Task prompt -
Please return every line of the data below word for word, leaving out the pictures.

Dataset records
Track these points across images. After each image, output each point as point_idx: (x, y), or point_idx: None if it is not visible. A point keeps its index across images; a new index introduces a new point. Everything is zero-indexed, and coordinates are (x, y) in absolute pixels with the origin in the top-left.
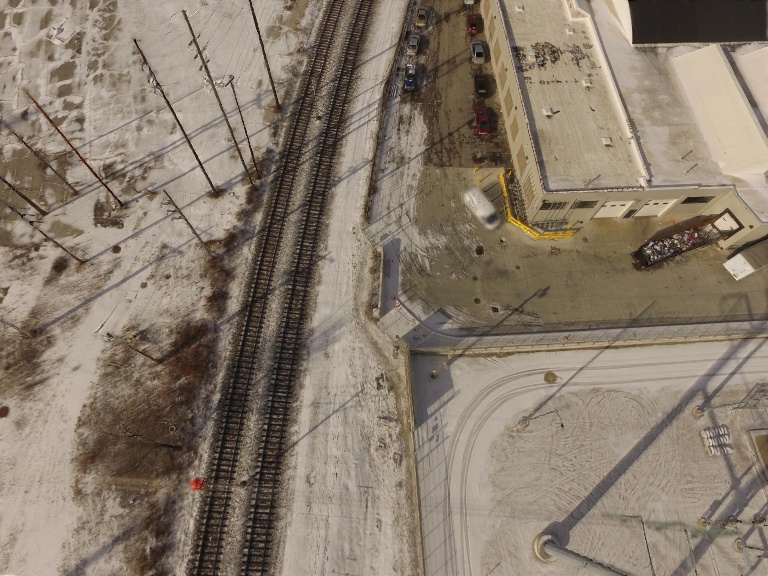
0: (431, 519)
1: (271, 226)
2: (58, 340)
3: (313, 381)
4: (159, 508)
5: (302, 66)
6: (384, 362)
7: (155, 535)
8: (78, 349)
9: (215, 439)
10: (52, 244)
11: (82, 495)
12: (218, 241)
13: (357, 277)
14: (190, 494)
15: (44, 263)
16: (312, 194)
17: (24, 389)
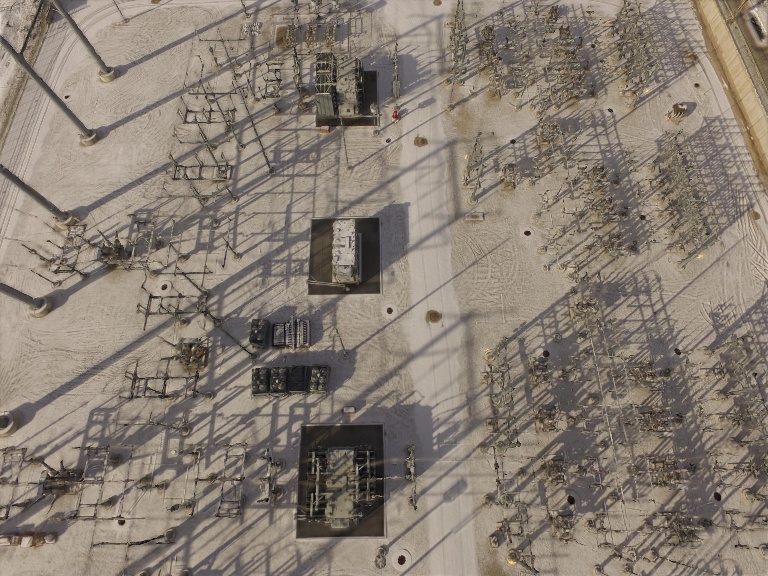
0: (42, 63)
1: None
2: None
3: None
4: None
5: None
6: None
7: None
8: None
9: None
10: None
11: None
12: None
13: None
14: None
15: None
16: None
17: None
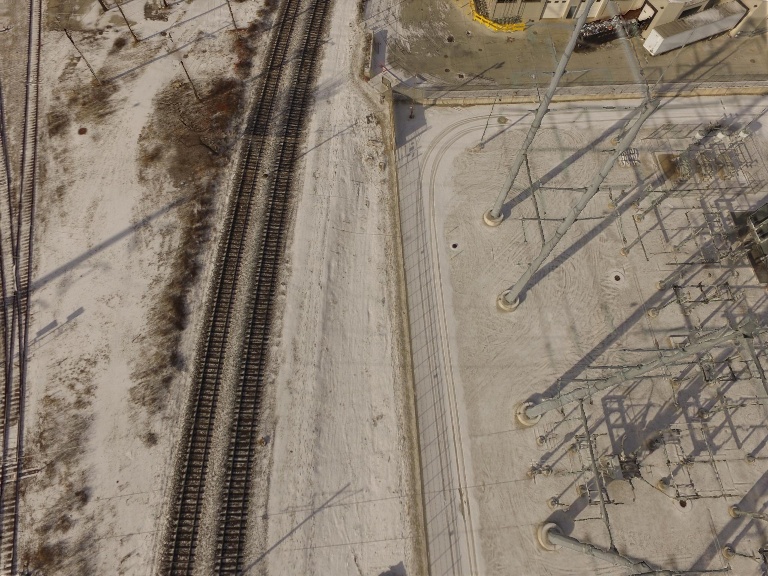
0: (407, 201)
1: (285, 22)
2: (121, 88)
3: (318, 117)
4: (203, 188)
5: None
6: (373, 106)
7: (200, 203)
8: (137, 93)
9: (243, 150)
10: (113, 30)
11: (145, 180)
12: (243, 29)
13: (353, 54)
14: (225, 182)
15: (107, 42)
16: (317, 1)
17: (97, 117)
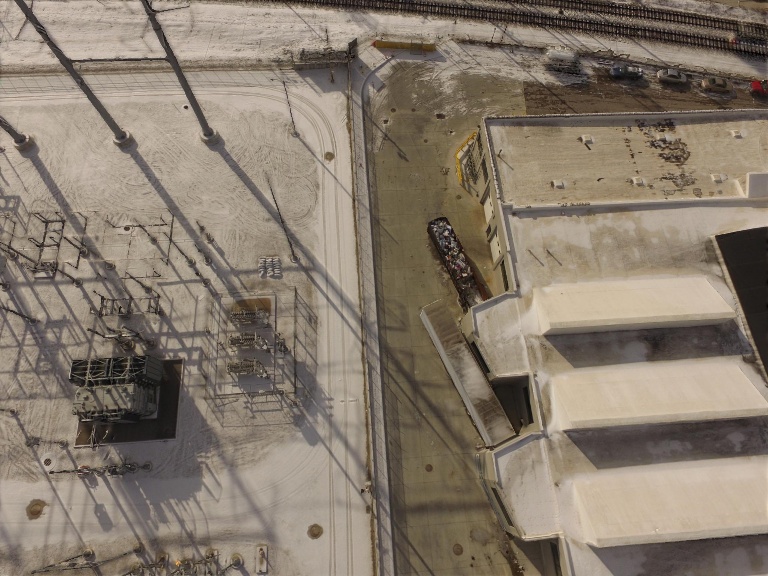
0: (237, 76)
1: None
2: None
3: (330, 14)
4: None
5: (619, 1)
6: None
7: None
8: None
9: None
10: None
11: None
12: None
13: (410, 36)
14: None
15: None
16: (483, 10)
17: None
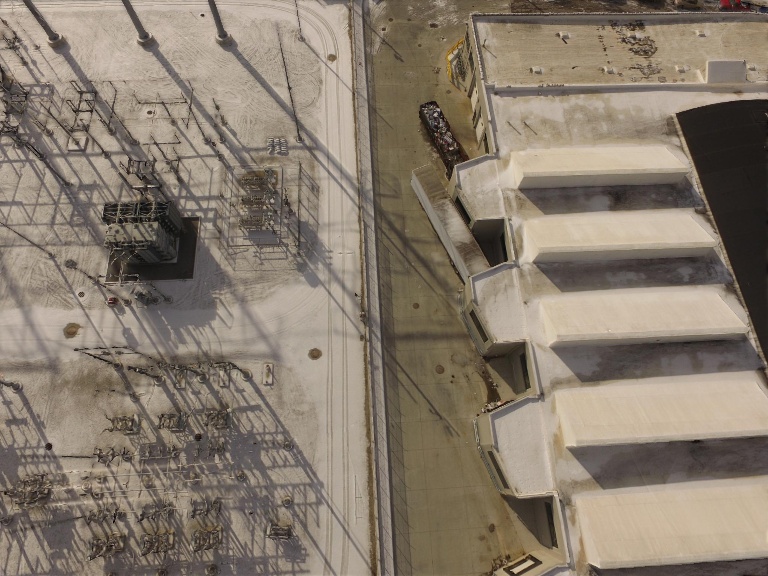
0: None
1: None
2: None
3: None
4: None
5: None
6: None
7: None
8: None
9: None
10: None
11: None
12: None
13: None
14: None
15: None
16: None
17: None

Solution -
Track these points across images. After each image, output each point as point_idx: (x, y), or point_idx: None if it is not visible. A point keeps its index across images; a new index introduces a new point. Everything is zero-indexed, and coordinates are (x, y) in absolute pixels with the origin in the top-left.
0: (431, 519)
1: (271, 226)
2: (58, 340)
3: (313, 381)
4: (159, 508)
5: (302, 66)
6: (384, 362)
7: (155, 535)
8: (78, 349)
9: (215, 439)
10: (52, 244)
11: (82, 495)
12: (218, 241)
13: (357, 277)
14: (190, 494)
15: (44, 263)
16: (312, 194)
17: (24, 389)
0: (42, 63)
1: None
2: None
3: None
4: None
5: None
6: None
7: None
8: None
9: None
10: None
11: None
12: None
13: None
14: None
15: None
16: None
17: None
0: (407, 201)
1: (285, 22)
2: (121, 88)
3: (318, 117)
4: (203, 188)
5: None
6: (373, 106)
7: (200, 203)
8: (137, 93)
9: (243, 150)
10: (113, 30)
11: (145, 180)
12: (243, 29)
13: (353, 54)
14: (225, 182)
15: (107, 42)
16: (317, 1)
17: (97, 117)
0: (237, 76)
1: None
2: None
3: (330, 14)
4: None
5: (619, 1)
6: None
7: None
8: None
9: None
10: None
11: None
12: None
13: (410, 36)
14: None
15: None
16: (483, 10)
17: None
0: None
1: None
2: None
3: None
4: None
5: None
6: None
7: None
8: None
9: None
10: None
11: None
12: None
13: None
14: None
15: None
16: None
17: None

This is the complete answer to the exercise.